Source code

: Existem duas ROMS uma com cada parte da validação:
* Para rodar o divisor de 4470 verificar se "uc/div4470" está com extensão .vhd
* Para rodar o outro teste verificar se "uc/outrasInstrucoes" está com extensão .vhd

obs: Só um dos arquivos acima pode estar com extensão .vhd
-.-.-
> [Your objective]
Please copy the entire listing, leaving each line exactly as written.

> [Answer to this exercise]
Source code

: Existem duas ROMS uma com cada parte da validação:
* Para rodar o divisor de 4470 verificar se "uc/div4470" está com extensão .vhd
* Para rodar o outro teste verificar se "uc/outrasInstrucoes" está com extensão .vhd

obs: Só um dos arquivos acima pode estar com extensão .vhd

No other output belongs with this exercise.